**Extracted text:**
#####

Wait--an ad guy talking about values? This should be good.
A lot of folks would say that America is going to hell, and advertising is clutching the handbasket. That advertising is a lump in the breast of capitalism, a skid mark in civilization's underwear. Dreck to be cleaned up, toned down, or tuned out at best.
A lot of folks view copywriters as a degenerate subspecies in the taxonomy of wordsmiths. As abusers of syntax and non-completers of sentences. As scruffy, sneaker-wearing slacktards. As whores for any corporate john. And mostly, they'd be right.
So isn't it rich for a perpetrator of rhetorical legerdemain to plant a flag on the slippery slope of mass communication? Yes it is. And not the less-filling, tastes-great irony of fixies and facial hair, but the version eggheads like me cling to while drifting in the sea of school debt. So how do I tolerate looking at myself in the mirror?

#####

**Extracted data:**
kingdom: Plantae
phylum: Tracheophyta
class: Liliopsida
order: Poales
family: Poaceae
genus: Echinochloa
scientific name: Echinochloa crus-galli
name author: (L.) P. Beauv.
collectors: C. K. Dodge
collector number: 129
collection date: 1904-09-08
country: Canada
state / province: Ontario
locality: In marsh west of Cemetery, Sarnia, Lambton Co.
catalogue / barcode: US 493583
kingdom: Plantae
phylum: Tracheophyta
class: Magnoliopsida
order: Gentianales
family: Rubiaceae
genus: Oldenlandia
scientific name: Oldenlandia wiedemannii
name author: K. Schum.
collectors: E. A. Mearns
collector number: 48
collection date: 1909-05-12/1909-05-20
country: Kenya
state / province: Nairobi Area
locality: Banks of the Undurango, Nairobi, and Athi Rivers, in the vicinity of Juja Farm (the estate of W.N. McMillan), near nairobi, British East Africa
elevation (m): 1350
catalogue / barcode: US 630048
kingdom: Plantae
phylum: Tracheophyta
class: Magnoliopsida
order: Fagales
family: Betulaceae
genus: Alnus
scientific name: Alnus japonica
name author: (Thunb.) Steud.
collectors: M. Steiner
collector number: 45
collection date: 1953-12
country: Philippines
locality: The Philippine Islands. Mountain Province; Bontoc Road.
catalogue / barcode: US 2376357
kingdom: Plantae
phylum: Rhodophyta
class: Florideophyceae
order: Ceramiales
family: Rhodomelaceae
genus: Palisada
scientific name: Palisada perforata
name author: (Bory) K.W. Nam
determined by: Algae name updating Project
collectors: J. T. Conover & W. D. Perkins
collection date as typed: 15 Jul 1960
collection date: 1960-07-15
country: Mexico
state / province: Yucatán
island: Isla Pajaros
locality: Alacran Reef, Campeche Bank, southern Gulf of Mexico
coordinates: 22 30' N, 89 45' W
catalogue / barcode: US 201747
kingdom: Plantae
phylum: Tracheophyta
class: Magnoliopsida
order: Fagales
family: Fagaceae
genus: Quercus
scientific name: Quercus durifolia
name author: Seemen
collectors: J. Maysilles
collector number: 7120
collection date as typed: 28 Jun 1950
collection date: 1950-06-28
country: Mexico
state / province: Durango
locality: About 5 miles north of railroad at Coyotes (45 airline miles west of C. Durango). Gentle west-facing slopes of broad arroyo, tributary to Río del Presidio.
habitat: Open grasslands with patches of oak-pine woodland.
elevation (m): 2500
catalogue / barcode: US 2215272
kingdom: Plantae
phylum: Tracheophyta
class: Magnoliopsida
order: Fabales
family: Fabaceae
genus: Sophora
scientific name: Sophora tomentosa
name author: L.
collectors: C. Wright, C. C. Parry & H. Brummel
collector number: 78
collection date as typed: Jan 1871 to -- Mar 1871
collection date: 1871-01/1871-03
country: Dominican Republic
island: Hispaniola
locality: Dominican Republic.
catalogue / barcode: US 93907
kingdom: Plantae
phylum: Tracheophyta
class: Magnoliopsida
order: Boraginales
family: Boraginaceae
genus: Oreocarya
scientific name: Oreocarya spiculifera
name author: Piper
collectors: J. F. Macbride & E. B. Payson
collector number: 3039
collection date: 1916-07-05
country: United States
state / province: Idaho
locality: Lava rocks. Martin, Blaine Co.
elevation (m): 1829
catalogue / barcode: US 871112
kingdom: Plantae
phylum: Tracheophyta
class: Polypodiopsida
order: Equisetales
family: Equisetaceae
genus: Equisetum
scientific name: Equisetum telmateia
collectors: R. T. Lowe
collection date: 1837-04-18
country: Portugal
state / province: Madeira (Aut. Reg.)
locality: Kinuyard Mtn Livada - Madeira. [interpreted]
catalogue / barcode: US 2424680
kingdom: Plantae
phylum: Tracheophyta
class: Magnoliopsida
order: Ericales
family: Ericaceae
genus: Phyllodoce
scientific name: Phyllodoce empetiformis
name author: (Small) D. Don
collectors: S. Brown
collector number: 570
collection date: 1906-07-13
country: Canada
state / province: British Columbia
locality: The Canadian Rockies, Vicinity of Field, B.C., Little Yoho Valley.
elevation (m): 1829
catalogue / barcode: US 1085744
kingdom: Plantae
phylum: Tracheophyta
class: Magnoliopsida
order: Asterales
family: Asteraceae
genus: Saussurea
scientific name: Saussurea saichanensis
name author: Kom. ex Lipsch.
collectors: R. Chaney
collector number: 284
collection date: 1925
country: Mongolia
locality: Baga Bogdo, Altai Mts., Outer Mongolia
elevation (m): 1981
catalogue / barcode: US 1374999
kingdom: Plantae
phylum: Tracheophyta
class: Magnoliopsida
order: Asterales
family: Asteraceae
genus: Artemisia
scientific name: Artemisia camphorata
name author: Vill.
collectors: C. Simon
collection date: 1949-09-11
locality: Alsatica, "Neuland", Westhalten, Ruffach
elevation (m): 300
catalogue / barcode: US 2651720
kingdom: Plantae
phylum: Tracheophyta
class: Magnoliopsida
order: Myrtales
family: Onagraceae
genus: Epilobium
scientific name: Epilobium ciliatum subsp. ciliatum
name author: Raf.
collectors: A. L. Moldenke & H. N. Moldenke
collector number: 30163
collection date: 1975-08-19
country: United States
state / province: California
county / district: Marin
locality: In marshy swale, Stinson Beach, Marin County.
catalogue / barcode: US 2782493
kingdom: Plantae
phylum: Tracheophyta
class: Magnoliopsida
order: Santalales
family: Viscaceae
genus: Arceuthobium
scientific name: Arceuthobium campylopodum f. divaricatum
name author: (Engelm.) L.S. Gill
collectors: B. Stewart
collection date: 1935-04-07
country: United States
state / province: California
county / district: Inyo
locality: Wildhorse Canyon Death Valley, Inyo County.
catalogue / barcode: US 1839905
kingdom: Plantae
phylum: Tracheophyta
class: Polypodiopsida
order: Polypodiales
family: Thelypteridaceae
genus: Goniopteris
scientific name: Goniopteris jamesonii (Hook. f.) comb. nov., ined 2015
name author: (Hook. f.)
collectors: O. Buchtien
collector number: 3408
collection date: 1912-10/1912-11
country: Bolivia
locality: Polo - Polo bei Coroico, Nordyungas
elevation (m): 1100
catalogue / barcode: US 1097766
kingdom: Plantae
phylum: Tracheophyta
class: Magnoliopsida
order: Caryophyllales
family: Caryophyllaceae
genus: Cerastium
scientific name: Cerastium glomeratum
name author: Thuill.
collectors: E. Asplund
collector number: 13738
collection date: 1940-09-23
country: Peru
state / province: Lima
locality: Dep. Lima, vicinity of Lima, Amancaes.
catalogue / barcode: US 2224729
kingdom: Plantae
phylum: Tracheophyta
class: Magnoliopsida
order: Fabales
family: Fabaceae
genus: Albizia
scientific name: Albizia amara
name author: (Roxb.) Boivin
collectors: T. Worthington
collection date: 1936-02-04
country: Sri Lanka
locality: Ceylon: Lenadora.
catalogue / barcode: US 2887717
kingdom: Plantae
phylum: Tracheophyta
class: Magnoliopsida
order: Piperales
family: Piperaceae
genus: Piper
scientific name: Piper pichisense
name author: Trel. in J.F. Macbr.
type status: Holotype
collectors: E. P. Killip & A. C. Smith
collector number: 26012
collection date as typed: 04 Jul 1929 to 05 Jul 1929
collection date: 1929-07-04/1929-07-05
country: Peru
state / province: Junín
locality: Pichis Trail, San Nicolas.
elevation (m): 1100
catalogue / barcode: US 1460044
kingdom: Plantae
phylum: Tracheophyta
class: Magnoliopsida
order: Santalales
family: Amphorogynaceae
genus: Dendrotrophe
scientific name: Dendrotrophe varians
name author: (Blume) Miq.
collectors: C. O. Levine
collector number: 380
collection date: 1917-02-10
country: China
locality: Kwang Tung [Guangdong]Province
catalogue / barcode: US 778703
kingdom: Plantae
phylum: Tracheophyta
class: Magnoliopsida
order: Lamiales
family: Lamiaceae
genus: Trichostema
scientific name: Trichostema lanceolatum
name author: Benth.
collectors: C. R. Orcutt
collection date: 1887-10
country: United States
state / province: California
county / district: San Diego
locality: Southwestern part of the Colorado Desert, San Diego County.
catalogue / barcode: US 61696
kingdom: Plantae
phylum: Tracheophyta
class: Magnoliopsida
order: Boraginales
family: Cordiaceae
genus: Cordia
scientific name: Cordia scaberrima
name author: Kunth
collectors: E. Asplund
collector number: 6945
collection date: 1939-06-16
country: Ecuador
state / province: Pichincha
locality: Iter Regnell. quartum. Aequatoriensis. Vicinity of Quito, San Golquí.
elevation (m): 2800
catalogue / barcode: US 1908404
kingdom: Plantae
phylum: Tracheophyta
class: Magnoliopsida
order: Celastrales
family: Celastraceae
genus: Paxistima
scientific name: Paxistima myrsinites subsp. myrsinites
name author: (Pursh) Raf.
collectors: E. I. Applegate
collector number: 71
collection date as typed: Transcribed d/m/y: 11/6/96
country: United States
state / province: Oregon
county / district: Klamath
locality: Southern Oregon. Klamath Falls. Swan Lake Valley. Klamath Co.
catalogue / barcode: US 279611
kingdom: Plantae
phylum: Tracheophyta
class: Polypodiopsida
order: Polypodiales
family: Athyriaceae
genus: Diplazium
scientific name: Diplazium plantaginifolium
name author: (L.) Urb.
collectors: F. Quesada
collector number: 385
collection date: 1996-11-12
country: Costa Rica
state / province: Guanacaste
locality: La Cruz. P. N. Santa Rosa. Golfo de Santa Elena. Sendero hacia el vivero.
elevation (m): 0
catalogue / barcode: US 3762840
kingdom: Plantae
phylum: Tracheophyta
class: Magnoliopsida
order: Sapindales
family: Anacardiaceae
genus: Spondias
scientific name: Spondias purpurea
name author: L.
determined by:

#####

**What to produce:** In the text on advertising and values, what does the writer say many folks call advertising in relation to capitalism?

**Written answer:** A lump in the breast of capitalism.